In reality, even younger colleagues often boast of their Herculean pedagogical
struggles to hold their students to this path, despite themselves. The
recounting of their labors often then devolves into a recounting of how unprepared,
unresponsive and unwilling to work their students are (unfortunately, sometimes
true!). While alternative pedagogical models may come up in conversation, the
possibilities are pushed aside as not being rigorous, lowering standards, and
not living up to the inheritance passed down to them by our mentors! Is it
simply tradition? Is it a reverence and appreciation for a canon in Western art
music that is a threatened entity in contemporary society, and so must be
protected? Is it laziness and/or overwork? It is probably a combination of all
of these things and many others as well.
So again and again,
as my colleagues and I discuss our teaching, I hear implicit and explicit
suggestions that the field of
music history is a really hard one, and we can’t really make it easier.

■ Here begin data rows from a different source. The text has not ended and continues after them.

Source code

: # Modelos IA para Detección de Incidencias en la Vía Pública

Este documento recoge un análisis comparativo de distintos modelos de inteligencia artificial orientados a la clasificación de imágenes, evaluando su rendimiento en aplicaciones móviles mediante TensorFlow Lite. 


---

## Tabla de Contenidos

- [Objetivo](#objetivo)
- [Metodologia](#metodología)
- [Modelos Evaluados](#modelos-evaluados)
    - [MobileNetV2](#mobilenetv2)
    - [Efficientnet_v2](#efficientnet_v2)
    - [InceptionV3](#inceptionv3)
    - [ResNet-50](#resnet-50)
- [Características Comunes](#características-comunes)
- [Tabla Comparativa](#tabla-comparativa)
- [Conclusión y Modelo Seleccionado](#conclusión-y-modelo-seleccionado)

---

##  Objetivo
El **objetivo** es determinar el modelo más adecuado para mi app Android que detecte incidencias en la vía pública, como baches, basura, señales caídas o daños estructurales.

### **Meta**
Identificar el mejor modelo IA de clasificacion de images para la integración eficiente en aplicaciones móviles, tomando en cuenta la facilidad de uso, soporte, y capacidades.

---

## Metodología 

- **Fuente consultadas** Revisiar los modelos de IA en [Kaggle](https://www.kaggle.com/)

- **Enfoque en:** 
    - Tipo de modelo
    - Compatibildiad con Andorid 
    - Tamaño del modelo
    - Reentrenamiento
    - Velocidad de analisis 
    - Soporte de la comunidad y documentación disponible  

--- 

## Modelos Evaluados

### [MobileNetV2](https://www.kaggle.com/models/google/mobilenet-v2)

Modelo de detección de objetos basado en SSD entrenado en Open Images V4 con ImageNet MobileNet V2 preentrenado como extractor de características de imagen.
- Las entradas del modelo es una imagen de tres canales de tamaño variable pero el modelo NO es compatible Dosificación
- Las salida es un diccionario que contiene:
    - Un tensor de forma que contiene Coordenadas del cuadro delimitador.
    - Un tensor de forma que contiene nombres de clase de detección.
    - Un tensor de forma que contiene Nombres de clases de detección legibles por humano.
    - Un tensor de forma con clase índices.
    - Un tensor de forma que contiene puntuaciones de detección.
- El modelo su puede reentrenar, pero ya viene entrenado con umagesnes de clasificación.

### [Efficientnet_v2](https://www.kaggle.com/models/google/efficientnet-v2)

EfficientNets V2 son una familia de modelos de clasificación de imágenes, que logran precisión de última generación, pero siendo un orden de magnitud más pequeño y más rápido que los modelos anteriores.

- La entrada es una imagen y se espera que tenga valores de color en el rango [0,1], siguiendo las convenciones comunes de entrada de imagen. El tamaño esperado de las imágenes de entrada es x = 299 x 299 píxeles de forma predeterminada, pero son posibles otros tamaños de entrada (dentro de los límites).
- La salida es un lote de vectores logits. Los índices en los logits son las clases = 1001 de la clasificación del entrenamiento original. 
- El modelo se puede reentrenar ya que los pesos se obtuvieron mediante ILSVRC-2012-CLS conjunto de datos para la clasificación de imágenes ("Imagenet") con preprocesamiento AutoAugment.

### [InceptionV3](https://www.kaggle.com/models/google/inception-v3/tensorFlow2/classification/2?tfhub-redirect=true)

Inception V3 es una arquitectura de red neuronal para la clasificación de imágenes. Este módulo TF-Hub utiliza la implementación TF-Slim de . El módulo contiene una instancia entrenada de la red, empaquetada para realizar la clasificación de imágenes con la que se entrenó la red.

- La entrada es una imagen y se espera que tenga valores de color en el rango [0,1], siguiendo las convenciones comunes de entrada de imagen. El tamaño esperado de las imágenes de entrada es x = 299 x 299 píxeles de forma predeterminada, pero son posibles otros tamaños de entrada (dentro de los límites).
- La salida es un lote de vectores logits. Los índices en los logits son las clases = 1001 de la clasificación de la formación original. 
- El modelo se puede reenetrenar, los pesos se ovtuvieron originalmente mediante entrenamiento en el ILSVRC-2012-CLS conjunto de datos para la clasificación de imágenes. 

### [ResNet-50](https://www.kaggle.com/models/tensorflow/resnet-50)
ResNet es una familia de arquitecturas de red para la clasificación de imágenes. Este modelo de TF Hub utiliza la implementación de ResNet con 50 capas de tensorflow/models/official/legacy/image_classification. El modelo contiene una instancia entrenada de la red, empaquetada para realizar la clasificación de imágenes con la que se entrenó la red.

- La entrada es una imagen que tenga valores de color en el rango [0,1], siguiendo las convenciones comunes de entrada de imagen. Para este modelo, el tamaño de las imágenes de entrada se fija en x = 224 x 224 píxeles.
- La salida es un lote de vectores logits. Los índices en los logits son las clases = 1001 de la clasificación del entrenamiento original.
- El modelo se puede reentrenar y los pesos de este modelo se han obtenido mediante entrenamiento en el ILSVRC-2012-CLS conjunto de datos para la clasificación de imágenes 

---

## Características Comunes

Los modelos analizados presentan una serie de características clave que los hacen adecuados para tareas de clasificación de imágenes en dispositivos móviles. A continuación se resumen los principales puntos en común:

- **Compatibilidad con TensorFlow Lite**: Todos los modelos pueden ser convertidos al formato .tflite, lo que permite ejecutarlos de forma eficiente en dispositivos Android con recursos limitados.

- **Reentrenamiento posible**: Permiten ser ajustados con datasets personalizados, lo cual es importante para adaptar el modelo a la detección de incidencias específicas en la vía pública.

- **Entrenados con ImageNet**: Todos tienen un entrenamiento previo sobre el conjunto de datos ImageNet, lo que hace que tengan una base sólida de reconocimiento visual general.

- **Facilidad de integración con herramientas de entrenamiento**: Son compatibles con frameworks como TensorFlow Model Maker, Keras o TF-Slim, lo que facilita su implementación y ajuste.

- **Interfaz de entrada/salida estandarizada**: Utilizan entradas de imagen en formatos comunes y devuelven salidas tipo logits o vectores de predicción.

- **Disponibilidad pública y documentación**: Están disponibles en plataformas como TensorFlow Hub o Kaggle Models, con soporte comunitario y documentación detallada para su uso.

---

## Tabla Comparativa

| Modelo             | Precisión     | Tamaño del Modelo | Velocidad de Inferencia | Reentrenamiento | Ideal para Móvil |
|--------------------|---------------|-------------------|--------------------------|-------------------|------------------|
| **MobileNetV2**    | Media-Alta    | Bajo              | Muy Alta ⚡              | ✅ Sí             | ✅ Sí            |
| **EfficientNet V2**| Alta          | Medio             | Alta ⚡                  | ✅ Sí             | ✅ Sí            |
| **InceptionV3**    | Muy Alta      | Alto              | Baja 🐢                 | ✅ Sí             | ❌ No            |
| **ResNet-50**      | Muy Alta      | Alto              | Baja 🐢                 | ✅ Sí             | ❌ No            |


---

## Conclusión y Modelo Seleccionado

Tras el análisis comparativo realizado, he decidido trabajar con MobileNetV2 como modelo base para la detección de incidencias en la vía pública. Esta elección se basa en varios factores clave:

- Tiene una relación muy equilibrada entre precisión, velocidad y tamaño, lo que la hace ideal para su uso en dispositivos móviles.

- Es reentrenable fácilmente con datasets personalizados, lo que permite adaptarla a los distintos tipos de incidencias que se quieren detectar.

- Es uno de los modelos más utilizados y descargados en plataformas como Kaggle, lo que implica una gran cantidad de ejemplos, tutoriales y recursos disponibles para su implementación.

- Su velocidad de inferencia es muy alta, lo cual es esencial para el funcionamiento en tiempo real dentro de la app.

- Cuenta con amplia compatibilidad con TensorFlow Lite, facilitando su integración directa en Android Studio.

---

We have a job to do, and that task is to get these students to know something
about classical music. We often feel alone in this, since for
many of us we are just one or a few historians fighting to keep the faith in a
department that is practically- and technically-oriented, whether that
practicality is aimed towards performance, music education, or music therapy.

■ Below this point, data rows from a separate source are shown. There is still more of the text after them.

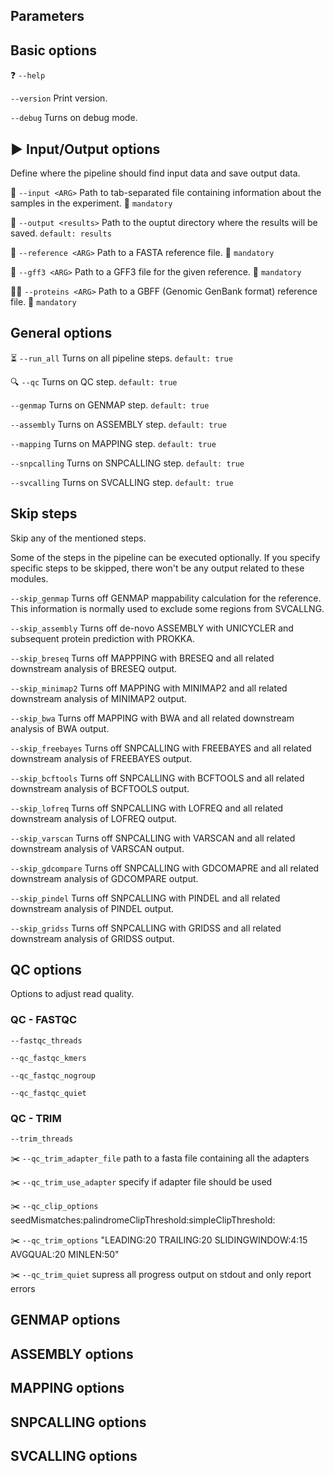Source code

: ## Parameters

## Basic options

:question: `--help`

`--version` Print version.

`--debug` Turns on debug mode.

## :arrow_forward: Input/Output options

Define where the pipeline should find input data and save output data.

:pencil: `--input <ARG>` Path to tab-separated file containing information about the samples in the experiment. :pushpin: `mandatory`

:open_file_folder: `--output <results>` Path to the ouptut directory where the results will be saved. `default: results`

:notebook: `--reference <ARG>` Path to a FASTA reference file. :pushpin: `mandatory`

:dart: `--gff3 <ARG>` Path to a GFF3 file for the given reference. :pushpin: `mandatory`

:notebook::dart: `--proteins <ARG>` Path to a GBFF (Genomic GenBank format) reference file. :pushpin: `mandatory`

## General options

:hourglass_flowing_sand: `--run_all` Turns on all pipeline steps. `default: true` 

:mag: `--qc` Turns on QC step. `default: true`

`--genmap` Turns on GENMAP step. `default: true`

`--assembly` Turns on ASSEMBLY step. `default: true`

`--mapping` Turns on MAPPING step. `default: true`

`--snpcalling` Turns on SNPCALLING step. `default: true`

`--svcalling` Turns on SVCALLING step. `default: true`

## Skip steps

Skip any of the mentioned steps.

Some of the steps in the pipeline can be executed optionally. If you specify specific steps to be skipped, there won't be any output related to these modules.

`--skip_genmap` Turns off GENMAP mappability calculation for the reference. This information is normally used to exclude some regions from SVCALLNG.

`--skip_assembly` Turns off de-novo ASSEMBLY with UNICYCLER and subsequent protein prediction with PROKKA.

`--skip_breseq` Turns off MAPPPING with BRESEQ and all related downstream analysis of BRESEQ output.

`--skip_minimap2` Turns off MAPPING with MINIMAP2 and all related downstream analysis of MINIMAP2 output.

`--skip_bwa` Turns off MAPPING with BWA and all related downstream analysis of BWA output.

`--skip_freebayes` Turns off SNPCALLING with FREEBAYES and all related downstream analysis of FREEBAYES output.

`--skip_bcftools` Turns off SNPCALLING with BCFTOOLS and all related downstream analysis of BCFTOOLS output.

`--skip_lofreq` Turns off SNPCALLING with LOFREQ and all related downstream analysis of LOFREQ output.

`--skip_varscan` Turns off SNPCALLING with VARSCAN and all related downstream analysis of VARSCAN output.

`--skip_gdcompare` Turns off SNPCALLING with GDCOMAPRE and all related downstream analysis of GDCOMPARE output.

`--skip_pindel` Turns off SNPCALLING with PINDEL and all related downstream analysis of PINDEL output.

`--skip_gridss` Turns off SNPCALLING with GRIDSS and all related downstream analysis of GRIDSS output.

## QC options

Options to adjust read quality.

### QC - FASTQC

`--fastqc_threads` 

`--qc_fastqc_kmers` 

`--qc_fastqc_nogroup`

`--qc_fastqc_quiet`

### QC - TRIM

`--trim_threads`

:scissors: `--qc_trim_adapter_file` path to a fasta file containing all the adapters

:scissors: `--qc_trim_use_adapter` specify if adapter file should be used

:scissors: `--qc_clip_options` seedMismatches:palindromeClipThreshold:simpleClipThreshold:

:scissors: `--qc_trim_options` "LEADING:20 TRAILING:20 SLIDINGWINDOW:4:15 AVGQUAL:20 MINLEN:50"

:scissors: `--qc_trim_quiet` supress all progress output on stdout and only report errors

## GENMAP options

## ASSEMBLY options

## MAPPING options

## SNPCALLING options

## SVCALLING options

In the face of opposition, we must maintain standards and not dumb it down for
students, even if several of them (or more) fail each semester.
I have heard it
said many times, and I know I have said it myself to my classes of
undergraduates struggling to come to terms with topics such as the complexities
of the performance of plainchant and polyphony during the medieval period – “All
music students have to go through this. It is a rite of passage. You will
survive.” We take on the attitude, in self-defense, that we got through it, and
so will they, though of course if I think very hard I can remember students who
did not get through it, and my success was due to a decided predilection for
the kinds of historical and aesthetic considerations and the academic skills it
took to do well in music history courses. I’m not sure I can even remember what
it was like not to have the grasp I have now of music history, which is a
shocking failure of imagination in reaching out to my students.
From such a pedagogical
position riddled with defensiveness and a fear of failing our father and mother
mentors, it is no surprise that the dogma of difficulty is frequently
unquestioned. Exams must be hard, memorization is the central activity,
contextual reading is optional, but make sure that you know every analytical
point the anthology’s commentary makes about that score!
From my
perspective, however, I feel that when I take on this pedagogical model and its attendant attitudes, I am in some
way saying that I am not going to be the “right” kind of musicologist, the
right kind of music history teacher.
Yet again, what is “right?” At this stage in my teaching career I would
like to find out if I can come up with a way of making the material I teach
relevant to my students, and show them that actively engaging with the music of
the canon can enrich their lives. As I feel increasingly challenged to question
the voice of my teachers and the very conception of the music historical
enterprise that they represent, I feel that responding to students and the new
ways in which they learn and think about music is incredibly important not just
to me but to the future of our discipline.
What are the questions you want to ask?